- What you have to do: Write out the stretch of lines below that begins at the line with "right elbow: (586, 391)" and ends at the line with "right back paw: (539, 425)", including both, exactly as given and nothing more.

- Source data:
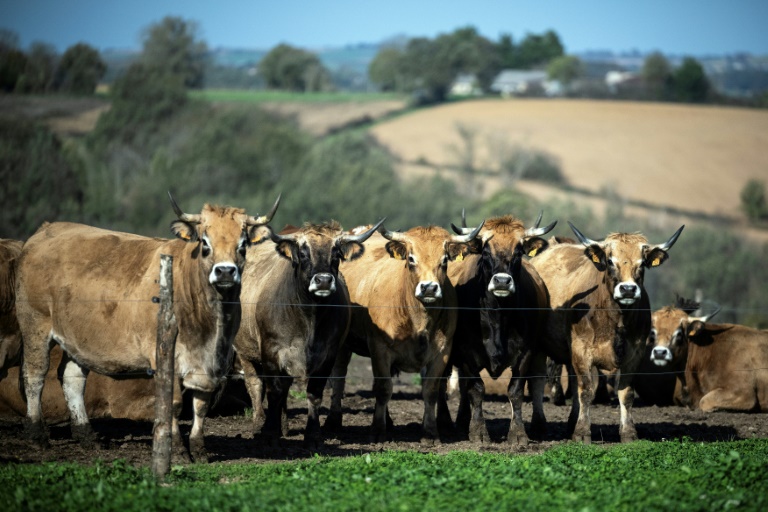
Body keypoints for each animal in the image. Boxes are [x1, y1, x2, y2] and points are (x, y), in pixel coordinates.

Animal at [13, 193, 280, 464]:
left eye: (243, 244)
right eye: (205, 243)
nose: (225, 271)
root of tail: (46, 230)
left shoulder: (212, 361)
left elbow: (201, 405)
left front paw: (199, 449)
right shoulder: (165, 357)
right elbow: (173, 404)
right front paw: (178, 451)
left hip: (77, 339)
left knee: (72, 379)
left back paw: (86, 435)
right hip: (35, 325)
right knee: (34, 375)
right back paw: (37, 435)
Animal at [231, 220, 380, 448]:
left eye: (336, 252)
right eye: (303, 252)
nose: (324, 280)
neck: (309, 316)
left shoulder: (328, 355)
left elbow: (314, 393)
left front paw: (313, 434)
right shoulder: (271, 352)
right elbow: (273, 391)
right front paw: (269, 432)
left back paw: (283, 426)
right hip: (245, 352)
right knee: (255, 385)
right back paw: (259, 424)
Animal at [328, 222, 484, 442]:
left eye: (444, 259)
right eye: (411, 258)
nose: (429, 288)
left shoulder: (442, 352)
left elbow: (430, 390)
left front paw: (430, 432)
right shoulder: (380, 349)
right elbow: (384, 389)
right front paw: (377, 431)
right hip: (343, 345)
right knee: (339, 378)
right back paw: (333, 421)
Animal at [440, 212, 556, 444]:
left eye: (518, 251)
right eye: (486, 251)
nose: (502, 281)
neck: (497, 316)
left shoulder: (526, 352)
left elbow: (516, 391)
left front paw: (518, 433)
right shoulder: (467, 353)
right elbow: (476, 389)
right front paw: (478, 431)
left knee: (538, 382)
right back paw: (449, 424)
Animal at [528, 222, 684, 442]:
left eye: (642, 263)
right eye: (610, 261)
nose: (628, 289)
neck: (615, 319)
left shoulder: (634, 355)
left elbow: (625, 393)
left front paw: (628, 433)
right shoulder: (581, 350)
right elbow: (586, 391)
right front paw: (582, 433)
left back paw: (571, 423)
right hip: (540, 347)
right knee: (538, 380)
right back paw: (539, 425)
==
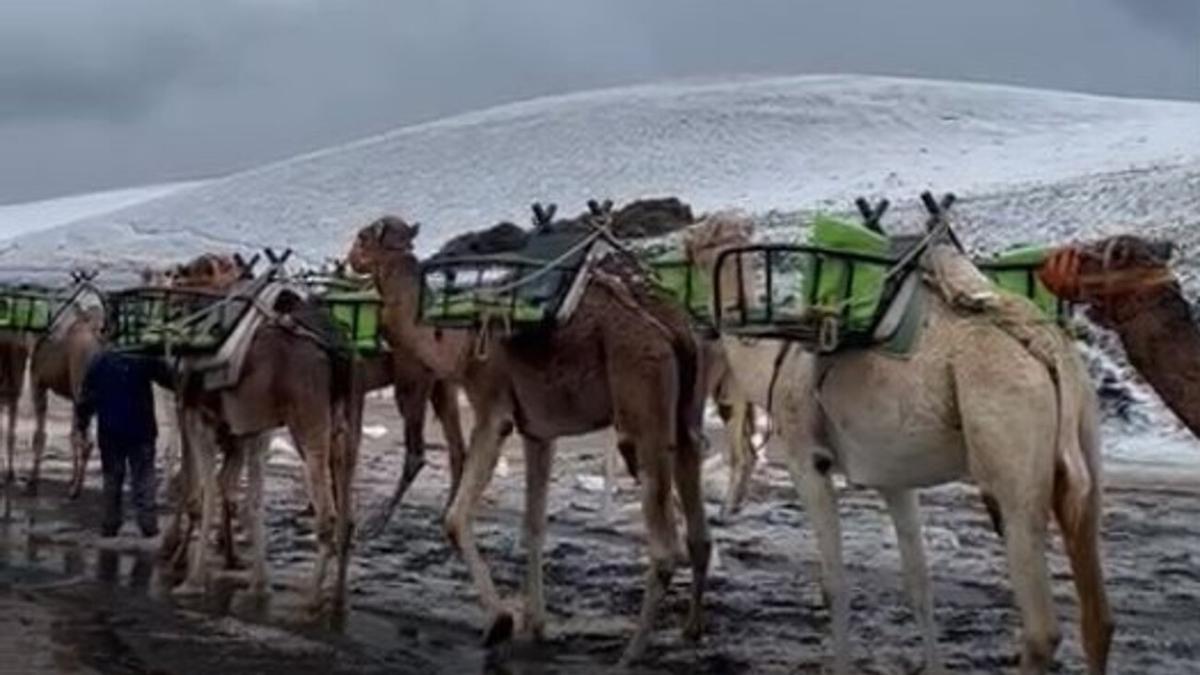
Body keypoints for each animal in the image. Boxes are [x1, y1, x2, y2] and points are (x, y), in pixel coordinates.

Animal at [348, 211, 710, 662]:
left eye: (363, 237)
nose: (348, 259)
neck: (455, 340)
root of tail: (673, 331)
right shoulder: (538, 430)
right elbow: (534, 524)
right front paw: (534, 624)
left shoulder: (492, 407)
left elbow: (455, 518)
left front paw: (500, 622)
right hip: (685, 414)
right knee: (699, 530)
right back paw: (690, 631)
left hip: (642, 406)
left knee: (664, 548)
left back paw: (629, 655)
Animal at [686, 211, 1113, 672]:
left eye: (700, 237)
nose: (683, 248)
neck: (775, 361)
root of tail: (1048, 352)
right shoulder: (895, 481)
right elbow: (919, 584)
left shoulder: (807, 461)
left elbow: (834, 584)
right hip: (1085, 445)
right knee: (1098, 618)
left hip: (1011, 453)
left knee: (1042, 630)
---
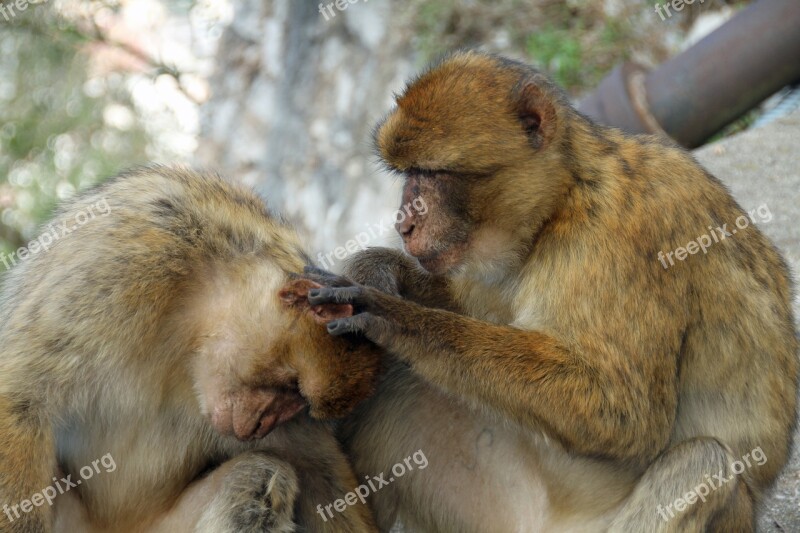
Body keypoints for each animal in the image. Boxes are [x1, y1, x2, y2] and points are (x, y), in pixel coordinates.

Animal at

- Solution:
right elbow: (586, 391)
right front paw: (582, 433)
left back paw: (571, 423)
right hip: (540, 347)
right knee: (538, 380)
right back paw: (539, 425)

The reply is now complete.